Until then... La paz (Peace) from La Paz.
- I had a little Border problem from Chile to Bolivia, and I promised I would talk about it here... so here is a short(ish) story of it: Through my research, I had seen that I didn't need a visa for Bolivia.... but my research turned out to be very wrong. I didn't need the standard visa, but a secondary "Classe 2" Visa that I was supposed to have organsied beforehand. Needless to say the border officials weren't pleased with me showing up in the middle of the desert without it.
1) They confiscated my passport, put it in an 'envelope' (a piece of folded paper stapled together), and gave it to our driver, making him promise to take me to immigration when we reached Uyuni, the town on the other side of the desert.

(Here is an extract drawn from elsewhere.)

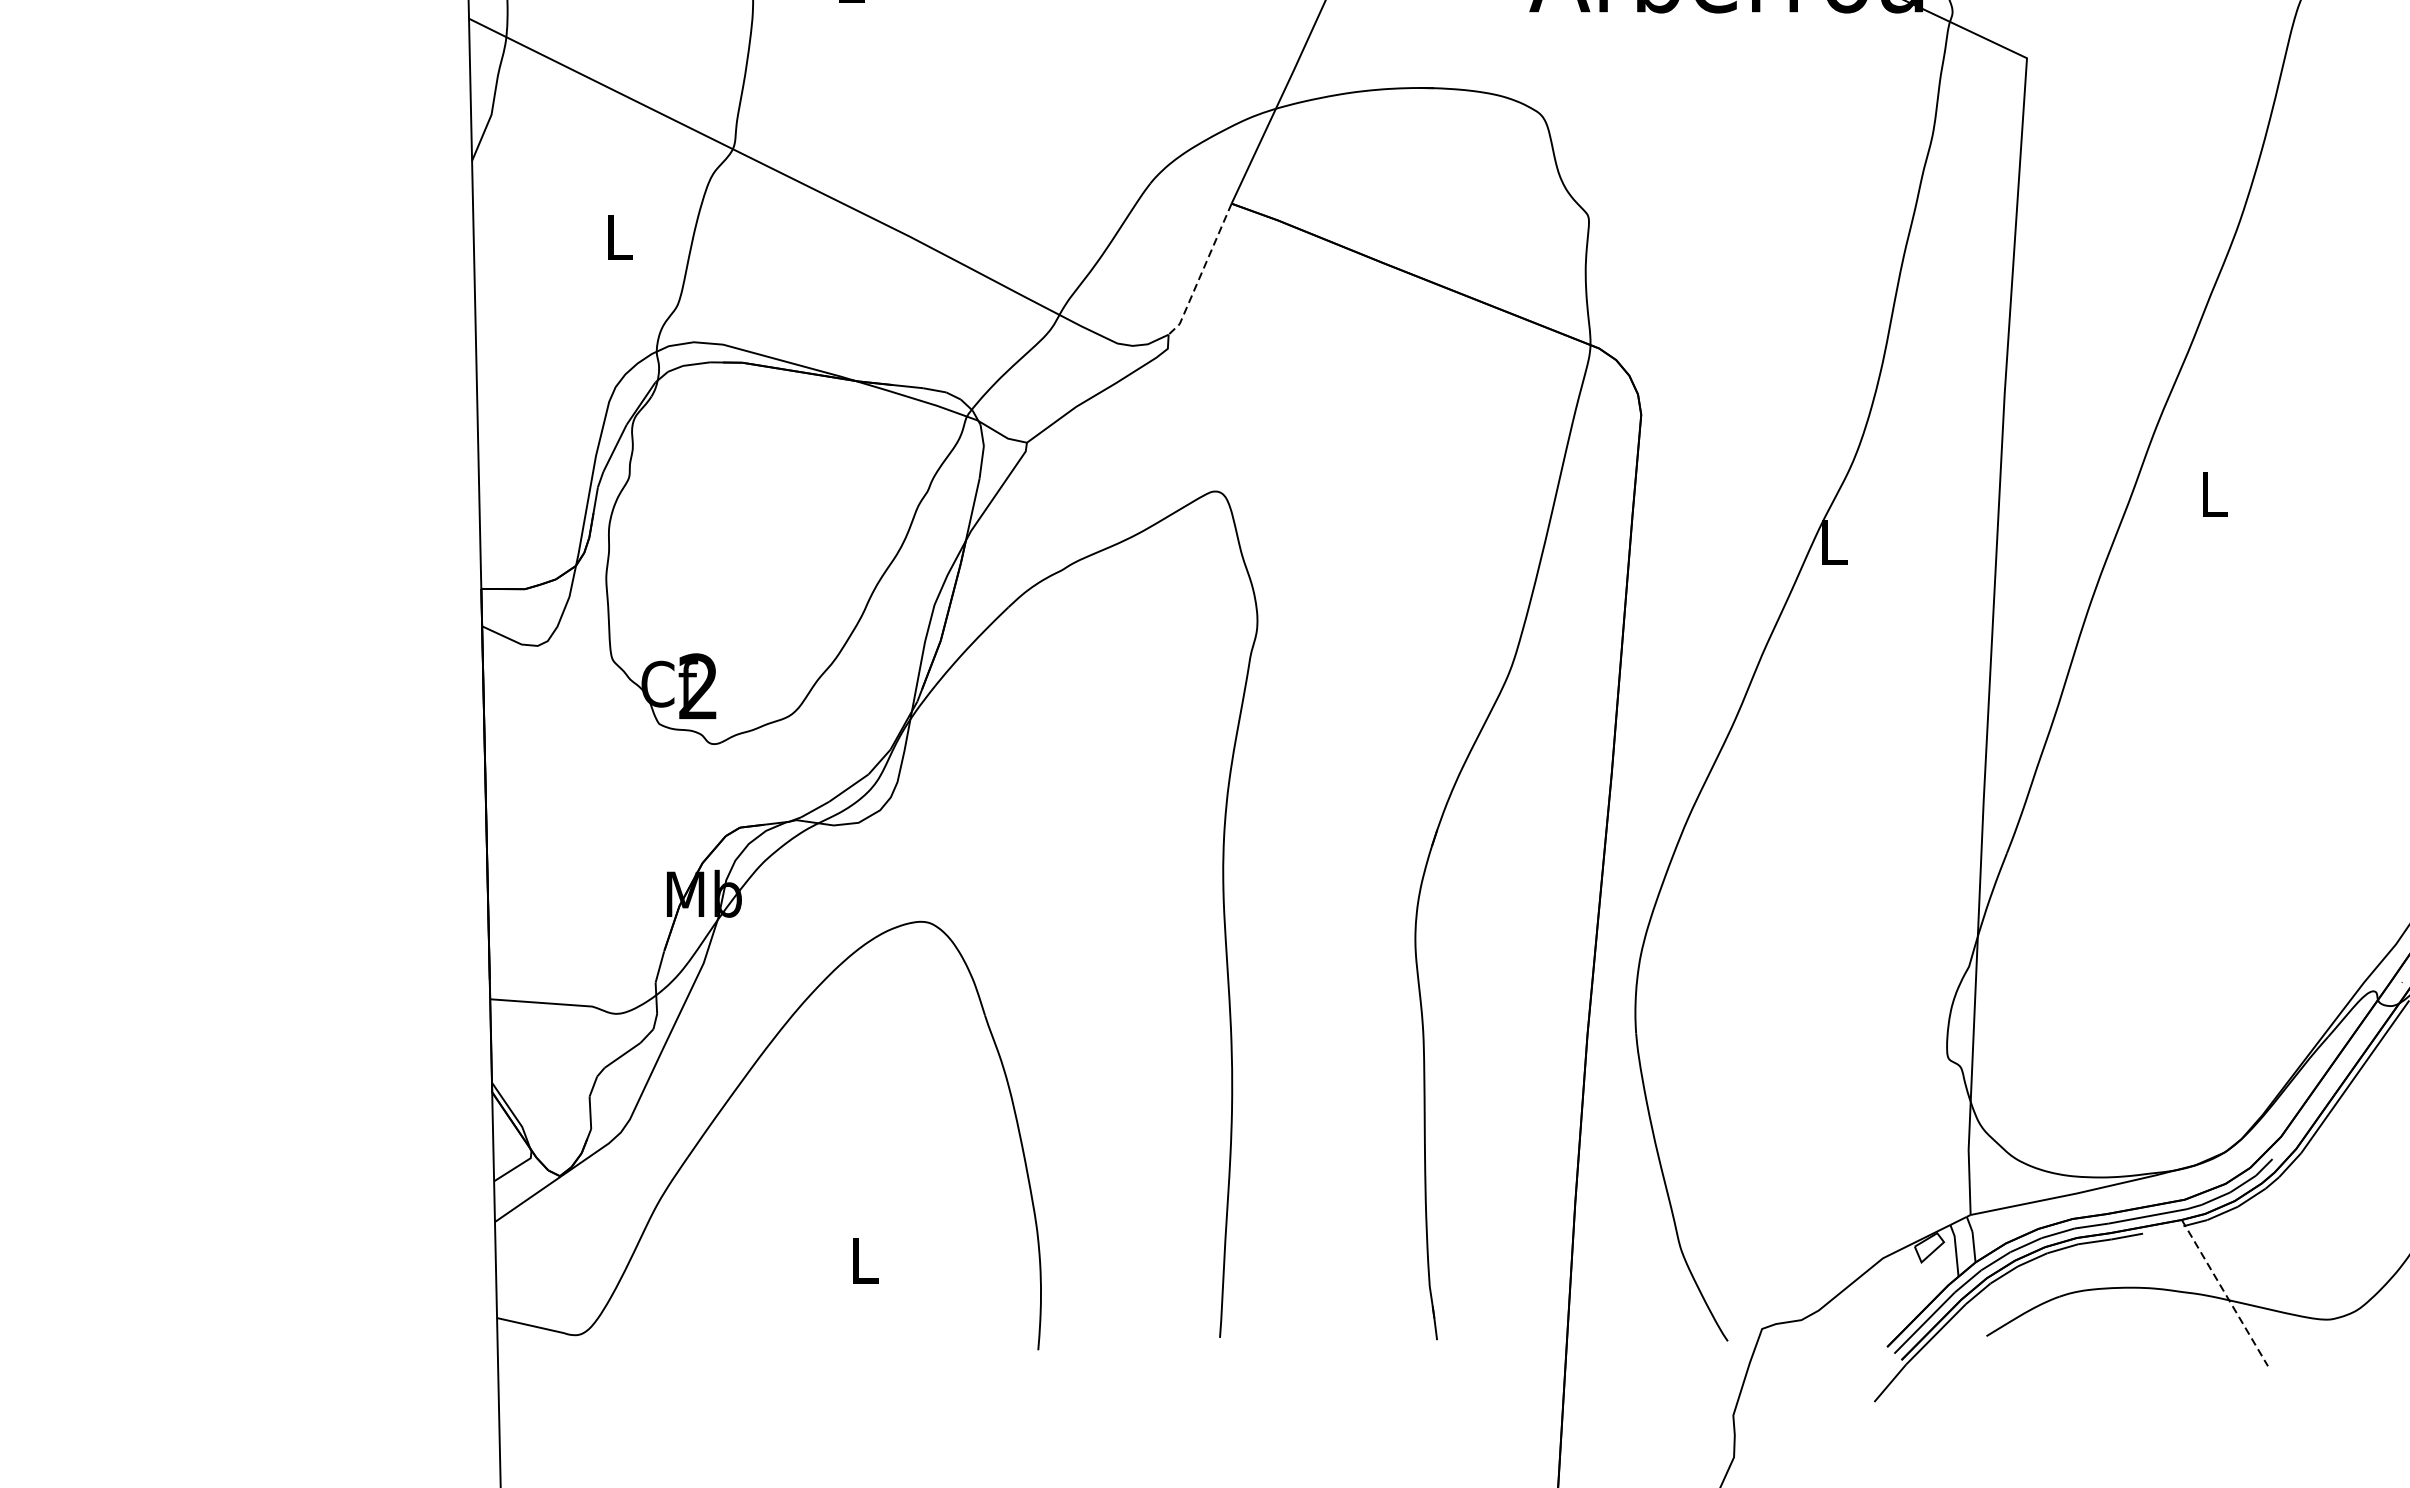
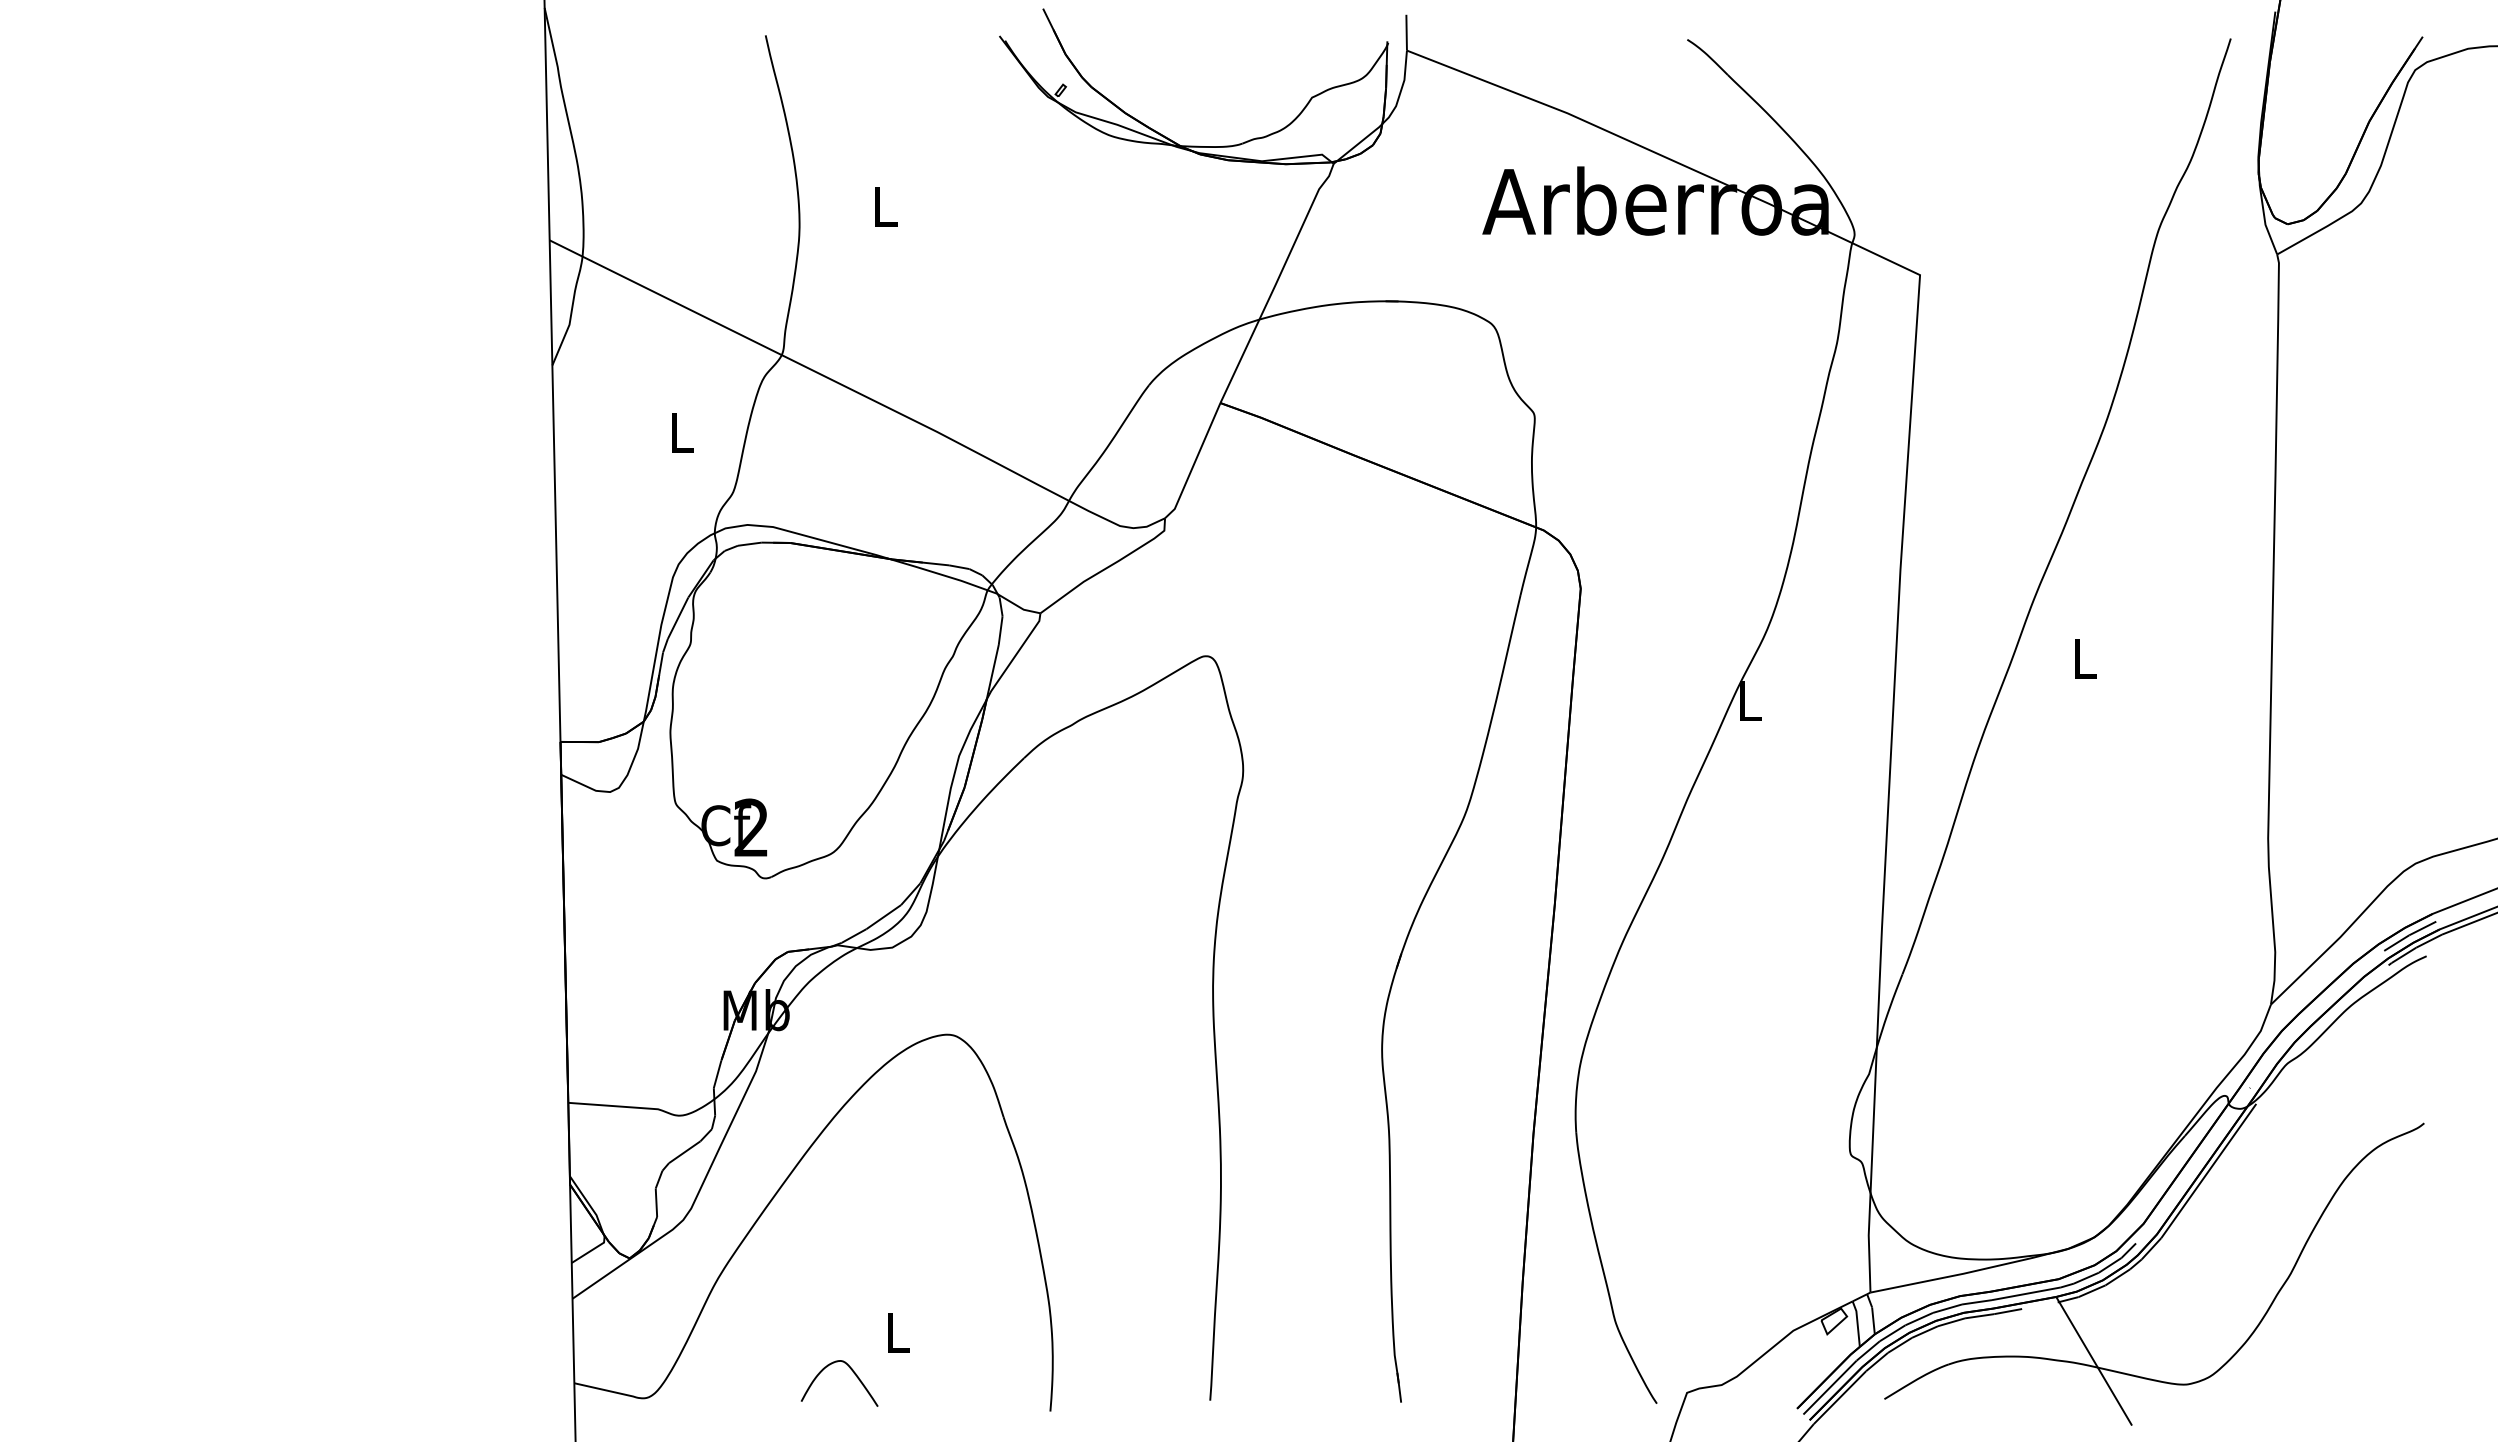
line: (1202, 272) -> (1194, 463), dashed -> solid
line: (2225, 1293) -> (2094, 1361), dashed -> solid
curve: (814, 1306) -> (853, 1373), added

2) After we reached Uyuni (on a Sunday) the office was closed. Shit. Working some magic, Marcos (the driver) called around and got the officer to meet me later in the afternoon anyway. He gave me my enveloped passport and drove off.
3) When I met the officer, he unwrapped the passport, took a glance and said. "But I don't have any class 2 Visas here." What??? What now? "Go to Sucre or La Paz and figure it out.
4) I head deeper into Bolivia (still not legally) to Sucre. After 3 days I find the Immigration office and after 3 hours of running around town, the guy takes the stamp, rolls back the date 6 days, and stamps me into Bolivia.